Golkonda Fort a ruined city of south-central India and capital of ancient Kingdom of Golkonda (c.1518–1687), is situated 11 km west of Hyderabad.
The most important builder of Golkonda was Ibrahim Quli Qutub Shah Wali, the fourth Qutub king of the Qutub Shahi Dynasty. Ibrahim was following in the spirit of his ancestors, the Qutub Shahi kings, a great family of builders who had ruled the kingdom of Golkonda from 1512. Their first capital, the fortress citadel of Golkonda, was rebuilt for defense from invading Mughals from the north. They laid out Golkonda's splendid monuments, now in ruins, and designed a perfect acoustical system by which a hand clap sounded at the fort's main gates, the grand portico, was heard at the top of the citadel, situated on a 300-foot (91 m)-high granite hill. This is one of the fascinating features of the fort.

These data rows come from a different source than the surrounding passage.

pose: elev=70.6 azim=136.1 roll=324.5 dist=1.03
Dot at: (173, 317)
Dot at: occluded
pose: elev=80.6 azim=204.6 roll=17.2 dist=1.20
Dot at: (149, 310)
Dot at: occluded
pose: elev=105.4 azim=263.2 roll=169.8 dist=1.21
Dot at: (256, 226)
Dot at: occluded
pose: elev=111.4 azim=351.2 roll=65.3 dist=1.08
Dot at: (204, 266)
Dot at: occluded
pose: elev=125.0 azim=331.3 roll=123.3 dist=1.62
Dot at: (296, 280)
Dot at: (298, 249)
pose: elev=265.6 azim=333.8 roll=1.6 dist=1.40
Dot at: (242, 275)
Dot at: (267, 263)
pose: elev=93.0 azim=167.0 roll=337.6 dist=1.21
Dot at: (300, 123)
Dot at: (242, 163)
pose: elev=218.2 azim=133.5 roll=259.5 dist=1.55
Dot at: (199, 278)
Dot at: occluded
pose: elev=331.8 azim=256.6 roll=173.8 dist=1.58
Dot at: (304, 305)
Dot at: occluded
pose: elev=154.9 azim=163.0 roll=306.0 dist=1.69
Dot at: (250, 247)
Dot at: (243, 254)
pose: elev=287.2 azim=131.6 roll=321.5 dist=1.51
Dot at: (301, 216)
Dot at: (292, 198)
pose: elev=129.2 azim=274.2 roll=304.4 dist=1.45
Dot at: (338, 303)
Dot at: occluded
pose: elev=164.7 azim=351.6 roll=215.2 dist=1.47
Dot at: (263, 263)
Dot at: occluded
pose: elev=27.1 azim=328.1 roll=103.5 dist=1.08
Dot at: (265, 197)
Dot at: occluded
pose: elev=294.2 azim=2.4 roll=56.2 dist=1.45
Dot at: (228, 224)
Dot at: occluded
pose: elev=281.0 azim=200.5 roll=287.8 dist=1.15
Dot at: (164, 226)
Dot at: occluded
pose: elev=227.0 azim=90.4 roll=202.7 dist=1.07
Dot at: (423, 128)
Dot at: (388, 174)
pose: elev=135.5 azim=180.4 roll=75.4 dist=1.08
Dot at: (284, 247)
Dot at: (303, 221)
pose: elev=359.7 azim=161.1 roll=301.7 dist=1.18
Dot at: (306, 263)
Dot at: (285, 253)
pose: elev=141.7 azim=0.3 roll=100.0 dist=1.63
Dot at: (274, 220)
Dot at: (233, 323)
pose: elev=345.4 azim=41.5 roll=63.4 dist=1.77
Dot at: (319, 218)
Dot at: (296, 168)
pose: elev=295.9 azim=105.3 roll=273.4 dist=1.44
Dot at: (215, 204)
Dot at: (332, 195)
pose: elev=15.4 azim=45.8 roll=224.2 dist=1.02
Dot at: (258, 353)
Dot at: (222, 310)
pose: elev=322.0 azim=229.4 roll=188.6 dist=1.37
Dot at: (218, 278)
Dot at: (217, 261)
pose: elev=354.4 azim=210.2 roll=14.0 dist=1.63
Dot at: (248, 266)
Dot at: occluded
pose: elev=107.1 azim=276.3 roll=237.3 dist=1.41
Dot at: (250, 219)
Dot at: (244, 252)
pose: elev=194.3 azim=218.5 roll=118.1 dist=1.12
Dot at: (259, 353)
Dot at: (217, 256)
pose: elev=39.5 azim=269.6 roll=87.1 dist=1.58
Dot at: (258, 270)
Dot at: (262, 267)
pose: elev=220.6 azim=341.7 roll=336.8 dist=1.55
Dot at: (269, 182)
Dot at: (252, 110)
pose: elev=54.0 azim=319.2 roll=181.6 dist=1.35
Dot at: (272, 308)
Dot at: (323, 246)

In the 16th century, Golkonda was the capital and fortress city of the Qutb Shahi kingdom, near Hyderabad. The city was home to one of the most powerful Muslim sultanates in the region and was the center of a flourishing diamond trade.
Golkonda was located 11 km west of the city of Hyderabad, Andhra Pradesh state, India (location 17°23′00″N 78°24′15″E). According to a legend, the fort derives its name from Golla conda, which is a Persian term meaning Gol Ghandeh or rose jam. This terminology is being used today in India, and the Jam is called Golghand.
The city and fortress are built on a granite hill that is 120 meters (400 ft) high and is surrounded by massive crenelated ramparts. The fort became the capital of a major province in the Sultanate and after its collapse the capital of the Qutb Shahi kings. The fort finally fell into ruins after a siege and its fall to Mughal emperor Aurangazeb.
The Golconda fort used to have a vault where once the famous Kohinoor and Hope diamonds were stored along with other diamonds.
Golkonda's mines yielded few diamonds. Actually, Golkonda was the market city of the diamond trade, and gems sold there came from a number of mines. The fortress city within the walls was famous for diamond trade. However, Europeans believed that diamonds were found only in the fabled Golconda mines.
Magnificent diamonds were taken from the mines in the region surrounding Golkonda, including Darya-e Nur, meaning sea of light, at 185 carats (37 g), the largest and finest diamond of the crown jewels of Iran.
Its name has taken a generic meaning and has come to be associated with great wealth. Gemologists use this classification to denote a diamond with a complete (or almost-complete) lack of nitrogen; "Golkonda" material is also referred to as "2A".
Many famed diamonds are believed to have been excavated from the mines of Golkonda, such as:
- The Koh-i-noor
- Darya-e Nur
- Nur-Ul-Ain Diamond
- The Hope Diamond
- The Regent Diamond
- Wittelsbach Diamond
By the 1880s, Golkonda was being used generically by English speakers to refer to any particularly rich mine, and later to any source of great wealth.
During the Renaissance and the early modern eras, the name "Golkonda" acquired a legendary aura and became synonymous for vast wealth. The mines brought riches to the ruling Qutb Shahis of Hyderabad State, who ruled Golkonda up to 1687, then to ruling Asaf Jah of Hyderabad State, who ruled after the independence from the Mughals in 1724, until 1948,, when Hyderabad was annexed, to become an Indian state.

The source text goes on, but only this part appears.